* **EXERCISE PROMPT**
Which lines in the records below contain the word "Vanholland"? Return each of them.

* **SOURCE DATA**
====

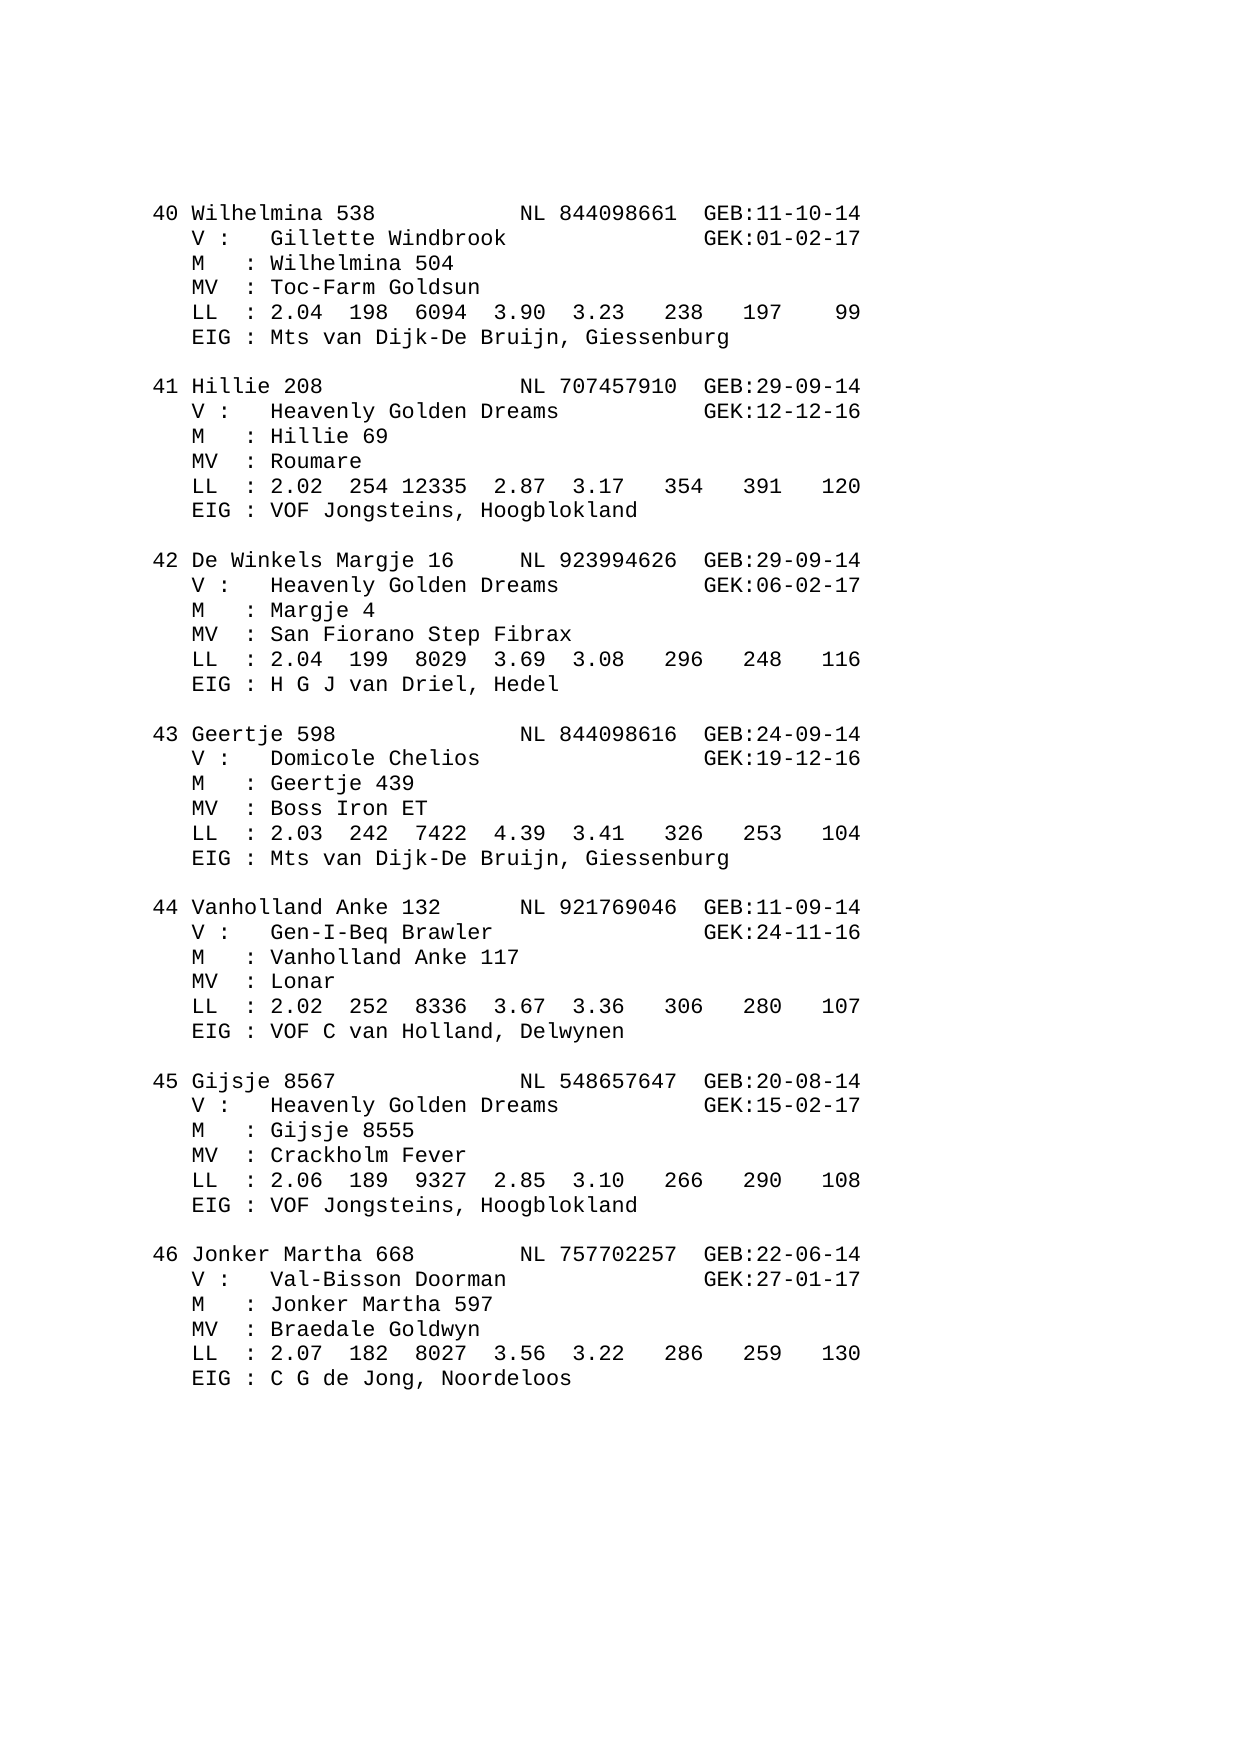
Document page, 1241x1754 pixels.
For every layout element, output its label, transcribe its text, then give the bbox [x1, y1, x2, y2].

text EIG : H G J van Driel, Hedel [139, 673, 1101, 698]
text MV : Boss Iron ET [139, 797, 1101, 822]
text LL : 2.04 198 6094 3.90 3.23 238 197 99 [139, 301, 1101, 326]
text MV : Roumare [139, 450, 1101, 475]
text MV : Crackholm Fever [139, 1144, 1101, 1169]
text EIG : VOF Jongsteins, Hoogblokland [139, 1194, 1101, 1219]
text 46 Jonker Martha 668 NL 757702257 GEB:22-06-14 [139, 1243, 1101, 1268]
text V : Val-Bisson Doorman GEK:27-01-17 [139, 1268, 1101, 1293]
text M : Jonker Martha 597 [139, 1293, 1101, 1318]
text EIG : VOF Jongsteins, Hoogblokland [139, 500, 1101, 524]
text LL : 2.02 252 8336 3.67 3.36 306 280 107 [139, 996, 1101, 1020]
text 44 Vanholland Anke 132 NL 921769046 GEB:11-09-14 [139, 896, 1101, 921]
text V : Heavenly Golden Dreams GEK:15-02-17 [139, 1095, 1101, 1119]
text LL : 2.07 182 8027 3.56 3.22 286 259 130 [139, 1343, 1101, 1367]
text M : Geertje 439 [139, 772, 1101, 797]
text EIG : Mts van Dijk-De Bruijn, Giessenburg [139, 847, 1101, 872]
text EIG : VOF C van Holland, Delwynen [139, 1020, 1101, 1045]
text V : Heavenly Golden Dreams GEK:06-02-17 [139, 574, 1101, 599]
text LL : 2.06 189 9327 2.85 3.10 266 290 108 [139, 1169, 1101, 1194]
text 41 Hillie 208 NL 707457910 GEB:29-09-14 [139, 376, 1101, 401]
text M : Hillie 69 [139, 425, 1101, 450]
text 43 Geertje 598 NL 844098616 GEB:24-09-14 [139, 723, 1101, 748]
text 45 Gijsje 8567 NL 548657647 GEB:20-08-14 [139, 1070, 1101, 1095]
text 40 Wilhelmina 538 NL 844098661 GEB:11-10-14 [139, 202, 1101, 227]
text M : Margje 4 [139, 599, 1101, 624]
text MV : Lonar [139, 971, 1101, 996]
text M : Vanholland Anke 117 [139, 946, 1101, 971]
text MV : Toc-Farm Goldsun [139, 277, 1101, 301]
text LL : 2.02 254 12335 2.87 3.17 354 391 120 [139, 475, 1101, 500]
text V : Gen-I-Beq Brawler GEK:24-11-16 [139, 921, 1101, 946]
text LL : 2.04 199 8029 3.69 3.08 296 248 116 [139, 648, 1101, 673]
text M : Wilhelmina 504 [139, 252, 1101, 277]
text M : Gijsje 8555 [139, 1119, 1101, 1144]
text V : Gillette Windbrook GEK:01-02-17 [139, 227, 1101, 252]
text 42 De Winkels Margje 16 NL 923994626 GEB:29-09-14 [139, 549, 1101, 574]
text MV : Braedale Goldwyn [139, 1318, 1101, 1343]
text LL : 2.03 242 7422 4.39 3.41 326 253 104 [139, 822, 1101, 847]
text MV : San Fiorano Step Fibrax [139, 624, 1101, 648]
text V : Heavenly Golden Dreams GEK:12-12-16 [139, 401, 1101, 425]
text EIG : Mts van Dijk-De Bruijn, Giessenburg [139, 326, 1101, 351]
text EIG : C G de Jong, Noordeloos [139, 1367, 1101, 1392]
text V : Domicole Chelios GEK:19-12-16 [139, 748, 1101, 772]
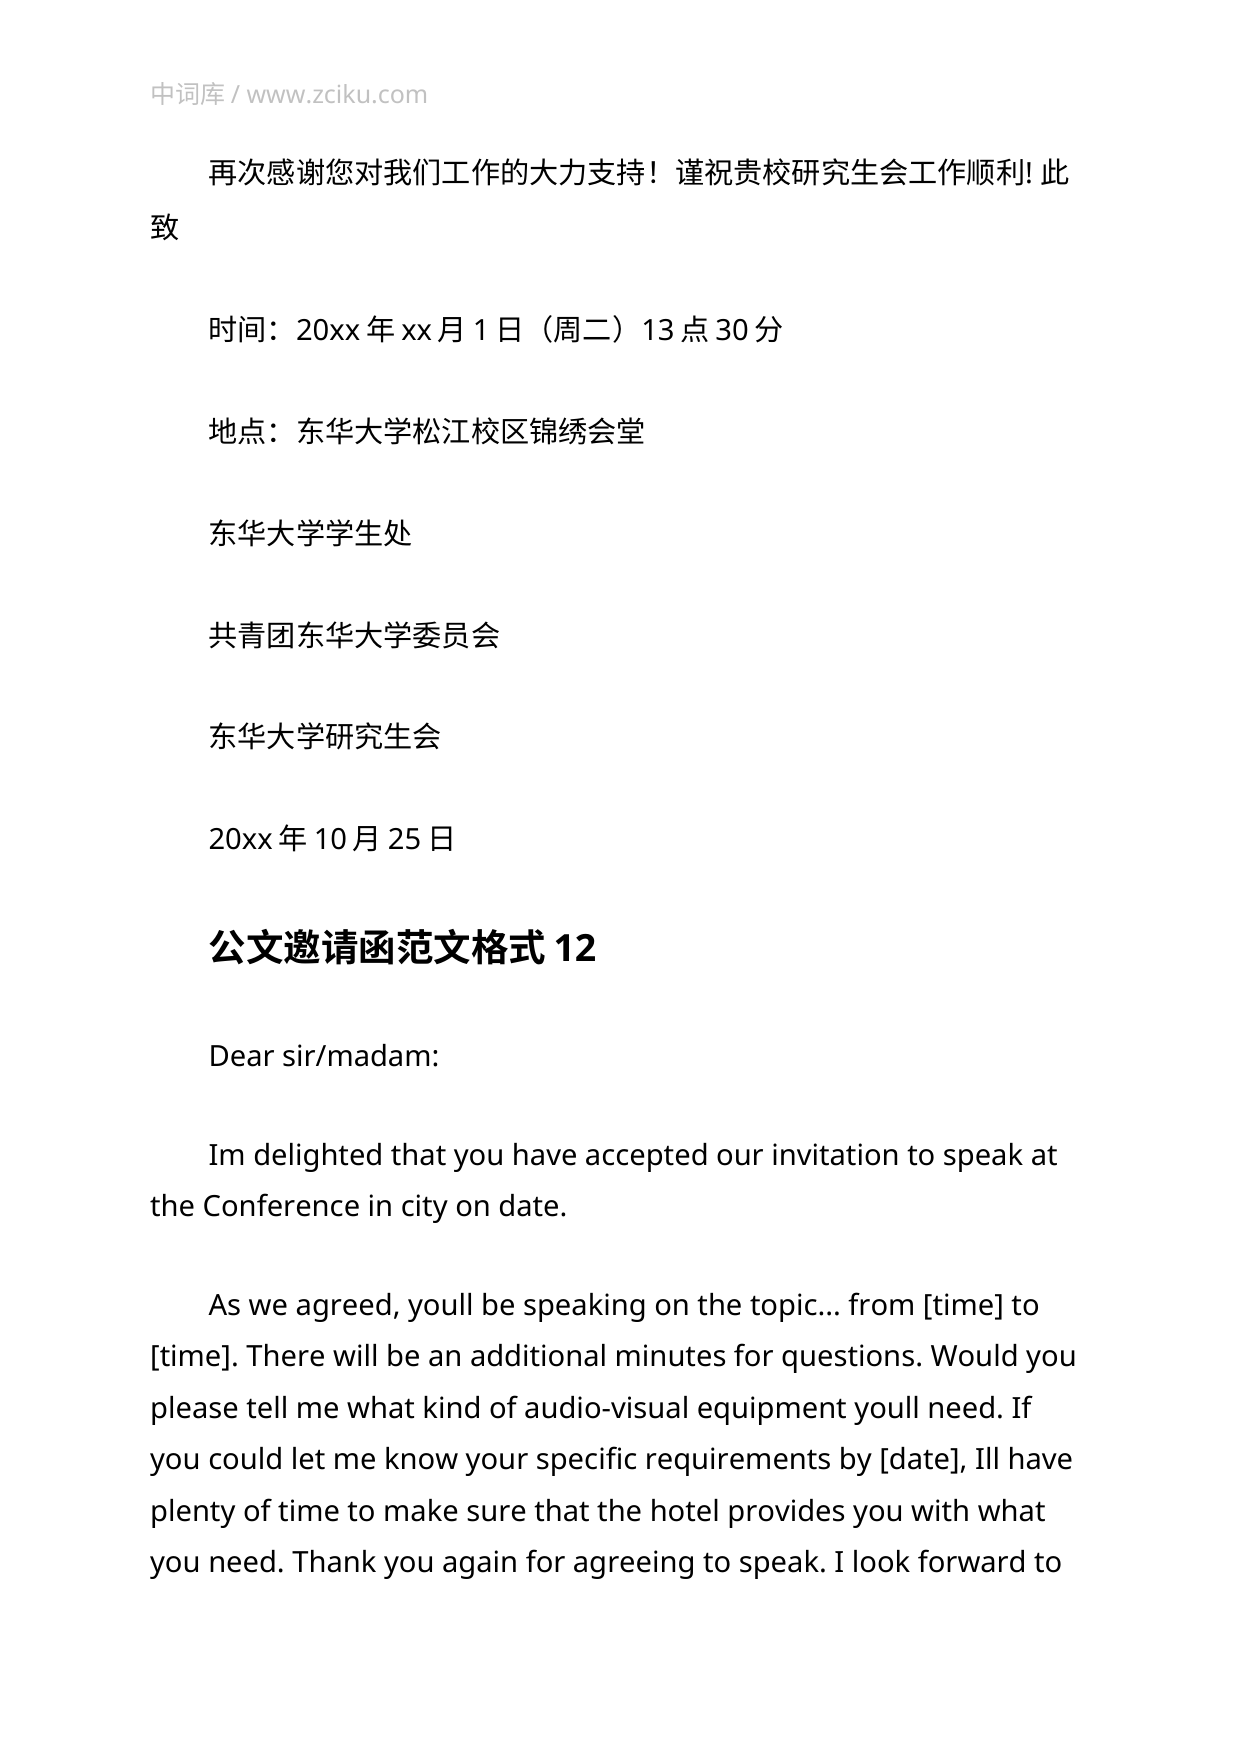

====

* **WRITTEN REPLY**
text 44 Vanholland Anke 132 NL 921769046 GEB:11-09-14 [139, 896, 1101, 921]
text M : Vanholland Anke 117 [139, 946, 1101, 971]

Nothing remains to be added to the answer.